Liputan6.com, Kairo - Pada masa lampau, 4.500 tahun lalu, Khentkaus III adalah seorang ratu pada Periode Kerajaan Tua (Old Kingdom) Mesir.
Arti pentingnya dalam sejarah tak disadari, hingga akhirnya para arkeolog menemukan makamnya di Abu-Sir, barat daya Kairo --hanya 198 meter jaraknya dari piramida suaminya, Firaun Neferefre.
Para arkeolog asal Ceko mengetahui identitas sang ratu dari beberapa grafiti yang tertulis di dinding makamnya -- yang memberikan petunjuk tentang nama dan status keningratannya.
Lokasi makamnya juga memberi isyarat soal statusnya sebagai istri sang penguasa. Sebelumnya, para ahli sama sekali tak tahu siapa gerangan pendamping Firaun Neferefre.
Baca Juga
Advertisement
Ratu Khentkaus III diyakini hidup selama periode kekacauan selama era Old Kingdom, sekitar tahun 2640 hingga 2150 Sebelum Masehi.
Selama Dinasti Kelima, sang ratu menjadi saksi pembangunan piramida-piramida, beberapa di antaranya dibangun di dekat lokasi makamnya kelak. Salah satunya diperuntukkan untuk suaminya.
Namun, bukan itu saja yang didapat para arkeolog. Makamnya memberikan petunjuk mengerikan: tentang kehancuran dunianya yang mengarah pada 'kiamat kecil' yang disebabkan perubahan iklim. Yang membinasakan peradaban pada masa itu.
Kehancuran
Makam Khentkaus III mengisahkan tentang bagaimana peradaban kita bisa hancur lebur, tinggal abu dan debu, seperti yang terjadi pada masa sang ratu.
Salah satu arkeolog yang meneliti makam sang ratu, Profesor Miroslav Barta menjelaskan, sejumlah hal terjadi selama periode Old Kingdom.
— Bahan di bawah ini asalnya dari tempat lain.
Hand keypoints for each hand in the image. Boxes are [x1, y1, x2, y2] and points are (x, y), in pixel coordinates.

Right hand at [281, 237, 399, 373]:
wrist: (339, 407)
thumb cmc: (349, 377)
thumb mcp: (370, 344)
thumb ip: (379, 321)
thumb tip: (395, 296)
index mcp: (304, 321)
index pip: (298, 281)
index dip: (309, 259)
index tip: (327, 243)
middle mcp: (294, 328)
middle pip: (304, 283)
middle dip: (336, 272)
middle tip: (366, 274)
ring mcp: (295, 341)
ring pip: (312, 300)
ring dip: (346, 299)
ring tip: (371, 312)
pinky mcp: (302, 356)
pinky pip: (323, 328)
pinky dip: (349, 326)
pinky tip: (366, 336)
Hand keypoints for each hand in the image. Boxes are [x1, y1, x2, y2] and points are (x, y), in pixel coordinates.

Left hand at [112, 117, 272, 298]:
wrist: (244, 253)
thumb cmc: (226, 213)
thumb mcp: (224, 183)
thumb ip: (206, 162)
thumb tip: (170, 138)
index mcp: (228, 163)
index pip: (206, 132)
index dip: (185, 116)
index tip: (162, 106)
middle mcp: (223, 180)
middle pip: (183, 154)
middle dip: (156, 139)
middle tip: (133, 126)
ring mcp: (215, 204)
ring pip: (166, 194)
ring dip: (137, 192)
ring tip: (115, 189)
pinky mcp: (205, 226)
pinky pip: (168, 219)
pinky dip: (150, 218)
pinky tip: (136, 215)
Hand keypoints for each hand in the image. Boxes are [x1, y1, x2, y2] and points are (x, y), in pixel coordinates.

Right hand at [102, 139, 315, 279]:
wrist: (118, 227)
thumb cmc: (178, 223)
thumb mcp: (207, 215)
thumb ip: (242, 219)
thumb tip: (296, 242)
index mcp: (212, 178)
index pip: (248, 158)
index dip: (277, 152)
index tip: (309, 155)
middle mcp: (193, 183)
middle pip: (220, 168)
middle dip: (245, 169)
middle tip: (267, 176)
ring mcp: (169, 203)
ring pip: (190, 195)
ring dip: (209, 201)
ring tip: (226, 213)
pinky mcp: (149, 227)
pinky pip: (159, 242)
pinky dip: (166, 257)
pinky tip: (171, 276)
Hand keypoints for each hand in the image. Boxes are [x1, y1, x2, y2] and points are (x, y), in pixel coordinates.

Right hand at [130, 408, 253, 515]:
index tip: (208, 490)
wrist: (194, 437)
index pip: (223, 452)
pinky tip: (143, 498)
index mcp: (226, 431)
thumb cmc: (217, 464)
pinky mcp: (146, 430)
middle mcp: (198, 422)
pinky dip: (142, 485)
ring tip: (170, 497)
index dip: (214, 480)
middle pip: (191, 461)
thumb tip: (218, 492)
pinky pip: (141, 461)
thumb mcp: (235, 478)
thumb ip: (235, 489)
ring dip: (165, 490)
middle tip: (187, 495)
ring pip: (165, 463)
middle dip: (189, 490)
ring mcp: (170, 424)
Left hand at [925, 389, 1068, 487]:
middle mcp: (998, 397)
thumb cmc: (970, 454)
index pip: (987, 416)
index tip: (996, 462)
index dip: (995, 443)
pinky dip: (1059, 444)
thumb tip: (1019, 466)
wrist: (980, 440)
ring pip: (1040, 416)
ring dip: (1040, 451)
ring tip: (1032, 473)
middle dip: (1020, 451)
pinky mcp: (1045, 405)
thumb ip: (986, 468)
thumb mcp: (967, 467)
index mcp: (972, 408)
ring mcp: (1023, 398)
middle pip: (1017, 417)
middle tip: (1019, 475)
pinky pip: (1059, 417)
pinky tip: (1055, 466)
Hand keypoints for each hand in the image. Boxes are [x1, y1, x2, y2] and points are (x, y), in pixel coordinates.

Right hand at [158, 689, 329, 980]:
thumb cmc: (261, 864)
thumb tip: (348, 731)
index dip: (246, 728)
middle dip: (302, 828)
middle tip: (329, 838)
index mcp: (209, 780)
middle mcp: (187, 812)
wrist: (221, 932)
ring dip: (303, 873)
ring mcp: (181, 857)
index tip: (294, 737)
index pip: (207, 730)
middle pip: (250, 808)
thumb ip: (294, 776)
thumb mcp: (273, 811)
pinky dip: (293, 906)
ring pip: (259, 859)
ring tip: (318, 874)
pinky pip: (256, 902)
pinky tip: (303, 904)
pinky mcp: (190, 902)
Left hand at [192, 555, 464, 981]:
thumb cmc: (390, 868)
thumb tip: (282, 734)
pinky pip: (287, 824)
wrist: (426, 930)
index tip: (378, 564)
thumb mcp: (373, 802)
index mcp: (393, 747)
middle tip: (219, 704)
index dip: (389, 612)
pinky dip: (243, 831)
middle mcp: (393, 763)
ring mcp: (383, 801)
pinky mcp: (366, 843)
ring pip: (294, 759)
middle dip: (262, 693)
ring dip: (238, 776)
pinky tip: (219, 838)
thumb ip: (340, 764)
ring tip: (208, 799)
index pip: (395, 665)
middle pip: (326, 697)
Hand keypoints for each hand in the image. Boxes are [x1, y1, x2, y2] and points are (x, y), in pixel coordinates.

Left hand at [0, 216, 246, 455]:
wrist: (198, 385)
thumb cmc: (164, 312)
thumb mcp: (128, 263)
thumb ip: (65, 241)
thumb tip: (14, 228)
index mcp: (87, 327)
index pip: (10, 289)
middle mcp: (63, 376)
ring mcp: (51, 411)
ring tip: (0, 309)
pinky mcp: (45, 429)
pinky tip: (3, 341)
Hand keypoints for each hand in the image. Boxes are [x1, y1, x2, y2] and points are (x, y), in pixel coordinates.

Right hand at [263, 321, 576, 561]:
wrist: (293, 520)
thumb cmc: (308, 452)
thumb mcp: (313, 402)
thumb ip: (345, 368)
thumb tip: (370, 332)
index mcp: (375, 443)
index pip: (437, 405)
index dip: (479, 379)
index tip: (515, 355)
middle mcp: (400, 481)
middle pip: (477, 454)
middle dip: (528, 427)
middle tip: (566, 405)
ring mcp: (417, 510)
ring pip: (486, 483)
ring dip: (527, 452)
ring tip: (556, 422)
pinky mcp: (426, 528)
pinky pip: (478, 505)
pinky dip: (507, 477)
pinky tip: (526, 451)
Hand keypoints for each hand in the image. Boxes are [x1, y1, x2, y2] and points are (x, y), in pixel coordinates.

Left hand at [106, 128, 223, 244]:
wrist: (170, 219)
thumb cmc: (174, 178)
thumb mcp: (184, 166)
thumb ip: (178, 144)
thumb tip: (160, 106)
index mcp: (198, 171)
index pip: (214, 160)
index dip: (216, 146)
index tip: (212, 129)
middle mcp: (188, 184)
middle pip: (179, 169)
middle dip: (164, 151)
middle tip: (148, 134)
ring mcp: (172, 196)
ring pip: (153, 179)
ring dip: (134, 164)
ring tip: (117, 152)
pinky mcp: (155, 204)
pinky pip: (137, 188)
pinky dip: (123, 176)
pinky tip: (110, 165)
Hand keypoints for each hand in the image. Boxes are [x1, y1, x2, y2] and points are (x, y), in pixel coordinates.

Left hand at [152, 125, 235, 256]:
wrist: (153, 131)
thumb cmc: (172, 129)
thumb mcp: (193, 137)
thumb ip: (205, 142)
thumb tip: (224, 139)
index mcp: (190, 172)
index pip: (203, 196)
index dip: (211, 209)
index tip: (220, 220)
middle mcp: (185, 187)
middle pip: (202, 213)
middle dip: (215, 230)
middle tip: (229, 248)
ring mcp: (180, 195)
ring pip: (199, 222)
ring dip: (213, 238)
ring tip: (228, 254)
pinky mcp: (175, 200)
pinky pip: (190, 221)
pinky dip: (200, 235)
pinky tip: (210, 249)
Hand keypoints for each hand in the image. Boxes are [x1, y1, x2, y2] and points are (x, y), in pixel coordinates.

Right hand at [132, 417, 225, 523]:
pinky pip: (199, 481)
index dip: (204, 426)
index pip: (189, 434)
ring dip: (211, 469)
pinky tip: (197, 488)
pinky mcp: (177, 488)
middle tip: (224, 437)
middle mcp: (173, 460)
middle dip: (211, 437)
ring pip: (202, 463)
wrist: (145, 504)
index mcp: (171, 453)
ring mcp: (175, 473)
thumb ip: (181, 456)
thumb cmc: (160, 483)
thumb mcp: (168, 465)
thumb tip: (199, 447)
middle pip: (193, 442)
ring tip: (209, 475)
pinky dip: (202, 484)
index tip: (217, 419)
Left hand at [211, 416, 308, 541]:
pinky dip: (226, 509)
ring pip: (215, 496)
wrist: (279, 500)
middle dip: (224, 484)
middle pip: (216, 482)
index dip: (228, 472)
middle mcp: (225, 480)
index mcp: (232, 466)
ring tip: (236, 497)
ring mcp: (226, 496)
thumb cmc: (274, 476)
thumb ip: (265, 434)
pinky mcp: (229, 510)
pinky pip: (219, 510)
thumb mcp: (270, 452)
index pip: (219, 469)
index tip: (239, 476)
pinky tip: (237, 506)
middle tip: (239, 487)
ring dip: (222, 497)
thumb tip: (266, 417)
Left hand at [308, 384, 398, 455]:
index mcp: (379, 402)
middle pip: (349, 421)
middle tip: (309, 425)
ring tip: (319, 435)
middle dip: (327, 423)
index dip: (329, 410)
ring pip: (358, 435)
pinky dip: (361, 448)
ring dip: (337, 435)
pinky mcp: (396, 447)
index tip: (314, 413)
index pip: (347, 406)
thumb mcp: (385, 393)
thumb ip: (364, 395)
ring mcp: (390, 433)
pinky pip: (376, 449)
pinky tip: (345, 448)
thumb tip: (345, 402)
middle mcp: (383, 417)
Kala itu, demokrasi sedang bangkit, nepotisme merajalela, dan memiliki konsekuensi mengerikan. Kelompok-kelompok kepentingan memainkan peran besar dalam masyarakat. Namun, perubahan iklim membuat kerajaan pada masa itu -- begitu juga di Timur Tengah dan Eropa Barat -- bertekuk lutut.
200 tahun setelah kematian Khentkaus III, Sungai Nil tak lagi membanjiri sepanjang bantarannya, tak ada lagi lumpur subur yang terangkat ke permukaan. Kekeringan panjang membuat kerajaan-kerajaan memasuki masa senjakala.
"Tanpa luapan banjir Sungai Nil, tak adanya panen, tentu saja berpengaruh buruk pada penarikan pajak. Dan tanpa adanya pajak, tak ada dana untuk membiayai aparat, menegakkan ideologi, dan mempersatukan kerajaan," kata dia, seperti dikutip dari situs Inquisitr, Selasa (2/2/2016). Peradaban para pembuat piramida pun binasa.
Nasib Old Kingdom bisa jadi terulang di masa modern ini. Bagaimana perubahan iklim yang mempengaruhi Sungai Nil pada era Ratu Khentkaus bisa juga membuat kehidupan saat ini menuju ke arah kehancuran.
Barta menambahkan, sama seperti masa lalu, kehidupan manusia saat ini juga menghadapi tantangan internal dan eksternal.
"Dengan mempelajari masa lalu, kita bisa belajar banyak hal untuk masa sekarang . Kita tak beda dengan orang-orang pada masa lalu, banyak orang berpikir, 'kan zamannya beda'. Tapi, sejatinya tidak demikian," kata Barta, seperti dikutip dari CNN.
Ia menambahkan, meski kehancuran adalah sebuah keniscayaan, namun manusia bisa melakukan sesuatu untuk menghadapinya.
Berta berharap makam Khentkaus III memberikan pelajaran berharga dan membantu manusia modern menghindari kiamat.
Sementara itu, para peneliti terus menelaah temuan mereka, untuk menentukan usia sang ratu, mengapa ia meninggal dunia.
Para ahli juga mencoba untuk merekonstruksi wajah sang Ratu Mesir, namun tak mungkin. Tengkorak dan kerangkanya hancur. Diduga, itu akibat ulah para perampok makam.